Стражи у дверей просачиваются в зал послушать, стражи у лестницы устраиваются у дверей, а стражи в вестибюле подтягиваются к лестнице, по мере того как первые ноты лебединой песни Барли обретают прозрачность и набирают великолепную силу.
* * *
– Так мы же едем в новый индийский ресторан, черт дери! – возмущается Хензигер, когда они останавливаются на тротуаре под тяжелым взглядом топтуна. – И Катю прихватите. Столик уже заказан.
– Очень жаль, Джек. Только мы уже обещали. Давным-давно.
Но Хензигер просто разыгрывает спектакль. «Ее нужно поддержать, – доверительно объяснил ему Барли, улучив удобную минуту. – Я заберу ее и покормлю ужином где-нибудь в спокойной обстановке».

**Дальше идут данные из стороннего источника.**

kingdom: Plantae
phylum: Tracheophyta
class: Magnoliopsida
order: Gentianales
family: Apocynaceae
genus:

Но Барли не забрал Катю поужинать в их прощальный вечер, как подтвердили внештатники, прежде чем их обвели вокруг пальца. На этот раз забрала его она. Забрала в укромный приют, известный всем русским городским мальчикам и девочкам еще со школьной скамьи – в приют на верхнем этаже каждого блочного дома в любом большом городе. Среди русских Катиных сверстниц не найти ни одной, в чьих воспоминаниях о первой любви не фигурировал бы этот приют. Вход в него был и на верхней площадке Катиной лестницы в том месте, где ее последний марш упирался в чердак, хотя парочки укрывались там преимущественно зимой, прельщаясь расширителем в гнойных потеках горячей воды и дышащими теплом трубами в черной обмотке.